La cloche a sonné, annonçant la retraite de Mme Pat

Le 18 juin à 12 h 30, la cloche a sonné la fin des classes et de la carrière en enseignement de Mme Pat (Patricia Lapointe).

Celle qui a enseigné les arts plastiques pendant 30 ans, majoritairement à l’École secondaire Monique-Proulx (sauf une année au Tandem de Victoriaville et une autre au primaire à Warwick), a donc décidé de passer à une autre étape de sa vie. Toutefois les arts et la création continueront d’être son carburant.

De ses années passées avec les jeunes, Mme Pat (elle se fait appeler comme ça depuis une vingtaine d’années, le «madame» inspirant le respect de l’enseignante et «Pat», un diminutif joyeux qui amène une proximité) a de nombreuses anecdotes, toutes plus sympathiques les unes que les autres. La voyant interagir avec ses élèves, tous sont d’accord pour dire qu’elle avait le don de les intéresser, d’aller chercher le meilleur chez eux.

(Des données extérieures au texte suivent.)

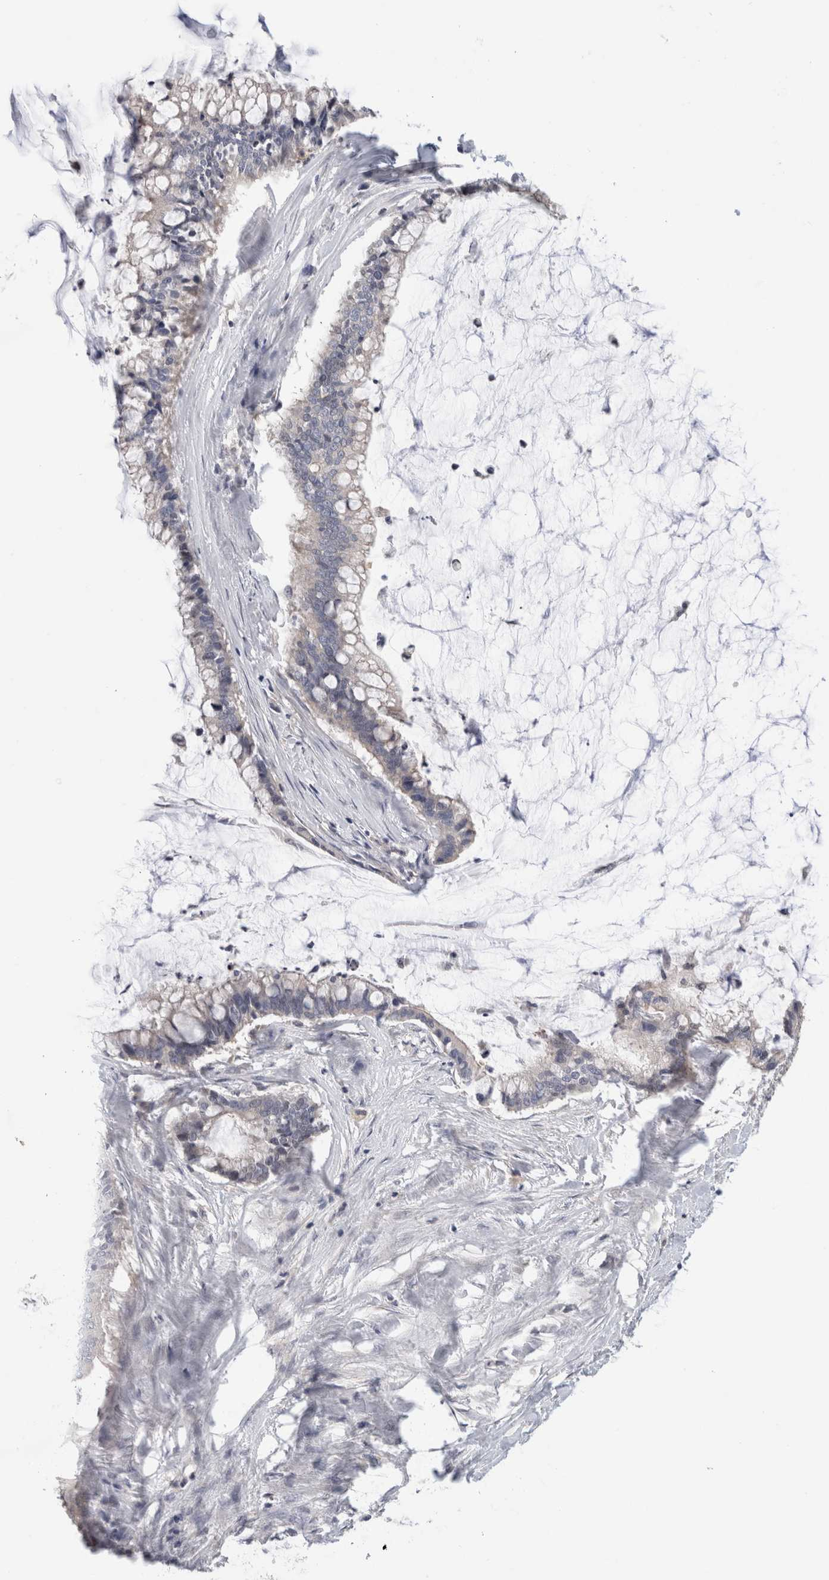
{"staining": {"intensity": "weak", "quantity": "<25%", "location": "cytoplasmic/membranous"}, "tissue": "pancreatic cancer", "cell_type": "Tumor cells", "image_type": "cancer", "snomed": [{"axis": "morphology", "description": "Adenocarcinoma, NOS"}, {"axis": "topography", "description": "Pancreas"}], "caption": "High power microscopy image of an immunohistochemistry histopathology image of pancreatic cancer, revealing no significant staining in tumor cells.", "gene": "SYTL5", "patient": {"sex": "male", "age": 41}}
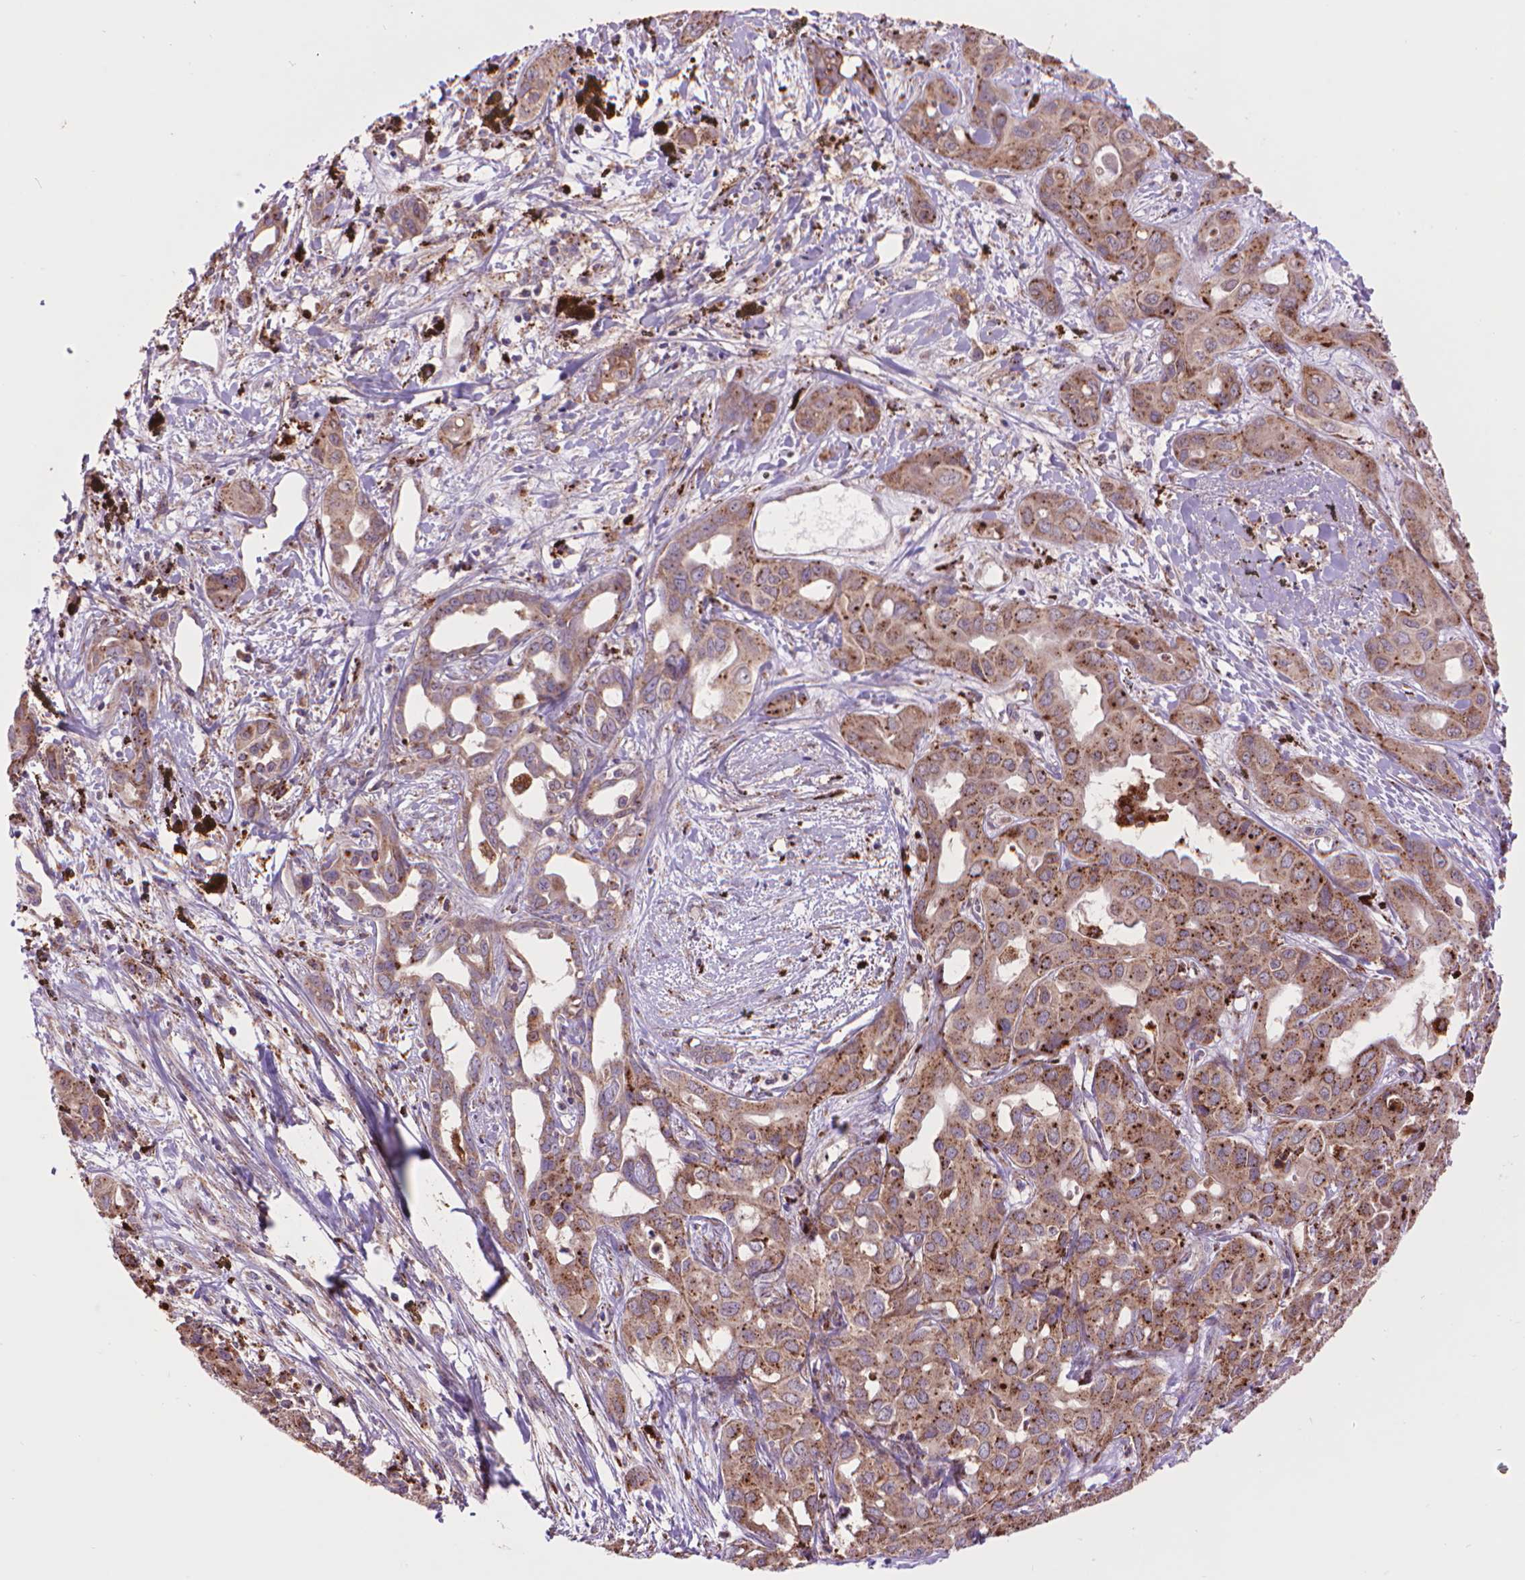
{"staining": {"intensity": "strong", "quantity": "25%-75%", "location": "cytoplasmic/membranous"}, "tissue": "liver cancer", "cell_type": "Tumor cells", "image_type": "cancer", "snomed": [{"axis": "morphology", "description": "Cholangiocarcinoma"}, {"axis": "topography", "description": "Liver"}], "caption": "A histopathology image of liver cancer (cholangiocarcinoma) stained for a protein exhibits strong cytoplasmic/membranous brown staining in tumor cells.", "gene": "GLB1", "patient": {"sex": "female", "age": 60}}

De ses petits coucous, comme elle les appelle (parmi d’autres sobriquets), elle n’a que de beaux souvenirs. «J’aimais ça enseigner et j’avais l’avantage d’enseigner une matière que j’aimais aussi», insiste-t-elle. Dans sa classe, une carte du monde, un globe terrestre et toujours de la musique. La porte ouverte, tous se sentaient bienvenus là où elle n’hésitait pas à chanter l’opéra lorsque l’occasion se présentait. «Je n’ai jamais eu peur de me retrouver en perte de mes moyens devant un de mes élèves. Je connaissais ma matière.»

Mme Pat n’a jamais interdit les cellulaires dans ses cours. «C’est merveilleux en art d’avoir ces mini-ordinateurs. Quand je leur parlais de la toile «Guernica» de Picasso, ils allaient voir sur le téléphone et savaient rapidement de quoi je parlais On gagne du temps avec ça», appréciait-elle. Parfois, si un élève s’aventurait à envoyer un texto pendant les cours, Mme Pat allait le voir et lui disait simplement : «Tu ne voudrais pas que je te l’enlève, que j’aille voir tes courriels… Je ne te le dirai plus». Et c’était compris.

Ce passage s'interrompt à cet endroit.